Post-endüstriyel dijital toplum, yoğun bir sanallaştırma ile karakterize edilir.

Çünkü çevre aslında gerçekçi özelliğini kaybederek insanlar için sanal hâle gelir.

Bu tür sanallaştırmanın basit bir örneği, dijital toplumun üyesi / vatandaşı olan insanların davranış kalıplarıyla ilgilidir. Yani kişilerin çeşitli faaliyetlerindeki başarıları, insanların gerçekteki eylemlerinden ziyade, bir bilgisayar arayüzü aracılığıyla olaylara yeterli ve etkili bir şekilde tepki verme yeteneğine bağlıdır (Levin, 2014: 15).

Teknolojinin gelişmesiyle birlikte dijital toplumdaki denetlenenlerin sayısı giderek artmakta ve bireylerin özel bilgileri hem devlet hem de devlet dışı

organlar tarafından kayıt altına alınmaktadır. Parmak izi okumalarından çipli veya biyometrik kartlara kadar birçok teknoloji, insanların her anının kayıt altına almasını ve gözetlemesini sağlamaktadır. Bu durum beraberinde dijital okuryazarlık mevusunu da gündeme getirmektedir. Santos and Serpa’nın (2018) tanımına göre, “dijital okuryazarlık, bireylerin dijital kaynakları tanımlamak, erişmek, yönetmek, entegre etmek, değerlendirmek, analiz etmek ve sentezlemek, yeni bilgiler oluşturmak, medya ifadeleri oluşturmak ve başkalarıyla iletişim kurmak için dijital araçları ve olanakları uygun şekilde kullanma farkındalığı, tutumu ve yeteneğidir”. Sosyal medya kullanıcılarının dijital okuryazarlık seviyelerindeki artışlar dijital toplumu olumlu yönde etkilemektedir.

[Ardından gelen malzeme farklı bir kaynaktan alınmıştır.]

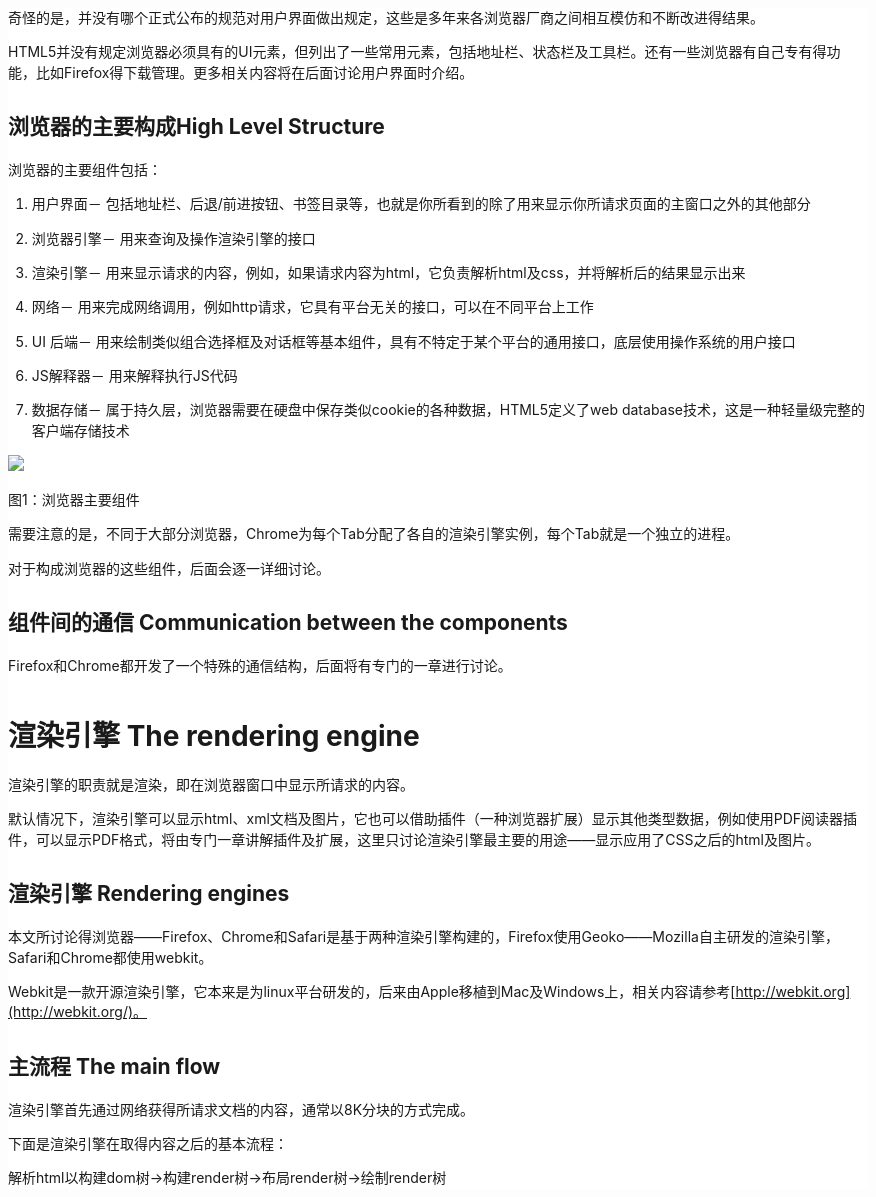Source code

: 奇怪的是，并没有哪个正式公布的规范对用户界面做出规定，这些是多年来各浏览器厂商之间相互模仿和不断改进得结果。

HTML5并没有规定浏览器必须具有的UI元素，但列出了一些常用元素，包括地址栏、状态栏及工具栏。还有一些浏览器有自己专有得功能，比如Firefox得下载管理。更多相关内容将在后面讨论用户界面时介绍。

## 浏览器的主要构成High Level Structure

浏览器的主要组件包括：

1. 用户界面－ 包括地址栏、后退/前进按钮、书签目录等，也就是你所看到的除了用来显示你所请求页面的主窗口之外的其他部分

2. 浏览器引擎－ 用来查询及操作渲染引擎的接口

3. 渲染引擎－ 用来显示请求的内容，例如，如果请求内容为html，它负责解析html及css，并将解析后的结果显示出来

4. 网络－ 用来完成网络调用，例如http请求，它具有平台无关的接口，可以在不同平台上工作

5. UI 后端－ 用来绘制类似组合选择框及对话框等基本组件，具有不特定于某个平台的通用接口，底层使用操作系统的用户接口

6. JS解释器－ 用来解释执行JS代码

7. 数据存储－ 属于持久层，浏览器需要在硬盘中保存类似cookie的各种数据，HTML5定义了web database技术，这是一种轻量级完整的客户端存储技术

![](http://hi.csdn.net/attachment/201106/8/2143330_1307526705wVJ1.png)

 图1：浏览器主要组件

需要注意的是，不同于大部分浏览器，Chrome为每个Tab分配了各自的渲染引擎实例，每个Tab就是一个独立的进程。

对于构成浏览器的这些组件，后面会逐一详细讨论。

## 组件间的通信 Communication between the components

Firefox和Chrome都开发了一个特殊的通信结构，后面将有专门的一章进行讨论。

# 渲染引擎 The rendering engine

渲染引擎的职责就是渲染，即在浏览器窗口中显示所请求的内容。

默认情况下，渲染引擎可以显示html、xml文档及图片，它也可以借助插件（一种浏览器扩展）显示其他类型数据，例如使用PDF阅读器插件，可以显示PDF格式，将由专门一章讲解插件及扩展，这里只讨论渲染引擎最主要的用途——显示应用了CSS之后的html及图片。

## 渲染引擎 Rendering engines

本文所讨论得浏览器——Firefox、Chrome和Safari是基于两种渲染引擎构建的，Firefox使用Geoko——Mozilla自主研发的渲染引擎，Safari和Chrome都使用webkit。

Webkit是一款开源渲染引擎，它本来是为linux平台研发的，后来由Apple移植到Mac及Windows上，相关内容请参考[http://webkit.org](http://webkit.org/)。

## 主流程 The main flow

渲染引擎首先通过网络获得所请求文档的内容，通常以8K分块的方式完成。

下面是渲染引擎在取得内容之后的基本流程：

解析html以构建dom树->构建render树->布局render树->绘制render树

Dijital kültür etkileşimi artırmakla beraber dijital katılımı da hızlandırmaktadır.

Prins (2011), dijital katılımın kendi kendine yardım ve kendi kendine aktivizm için yeni uygulamaları nasıl kolaylaştırdığı, mağdurların refahına ve mahremiyetine yönelik artan tehdit potansiyelini dijital suç bağlamında araştıran

‘e-kurban bilimi’ (e‐victimology) alt türüne dikkat çekmektedir.

Dijitalleşme, toplumlarda gözetimi de kolaylaştırmaktadır. Çetin ve Asıl’a (2017) göre dijital gözetim, kişisel bilgilerin teknolojik yollarla toplanmasıdır.

Dijital teknolojiler, devlet onaylı gözetimin gerçekleşmesi için fırsatları arttırmaktadır. Bu durum adalet sistemlerindeki güç temsilcilerinin giderek daha fazla izlendiği, belgelendiği, eylemleri ve davranışları için sorumlu tutulduğu dijital bir yolla karşı gözetlemeleri de yaygınlaştırmaktadır (Bradshaw, 2013).

Lyon’a (2007: 14) göre günümüzde gözetim, hükümet yetkililerini, şirketleri ve bireyleri etkilemek, yönetmek, korumak veya yönlendirmek için kişisel ayrıntılara odaklanan sistematik ve rutin bir teknik olarak ortaya çıkmıştır.

Gözetim kavramına sosyal medya perspektifinden bakınca bu medyanın sosyal protesto hareketleri, siyasi aktivistler tarafından bilgi yayma ve sosyal koordinasyon aracı olarak kullanılması, sadece baskıcı devletler tarafından yoğun çevrim içi gözetleme ile sonuçlanmamış, aynı zamanda sosyal medyanın kullanımının toptan yasaklanmasına (Çin, İran, Kuzey Kore gibi) da neden olmuştur.

Dijital gözetimin bir diğer bouyutu da mahremiyetin ifşasıdır. Her kesimin rahatlıkla erişebileceği sosyal medya araçları ile kişilerin mahremiyetinin herkes tarafından izlenmesi söz konusu ve bu durum her zaman güvenli olmamaktadır.

Dolayısıyla güvenli olmayan bir gözetim, kişisel verilerin çalınması, özel hayatın izinsiz ifşası gibi siber suçların işlenmesine yol açmaktadır.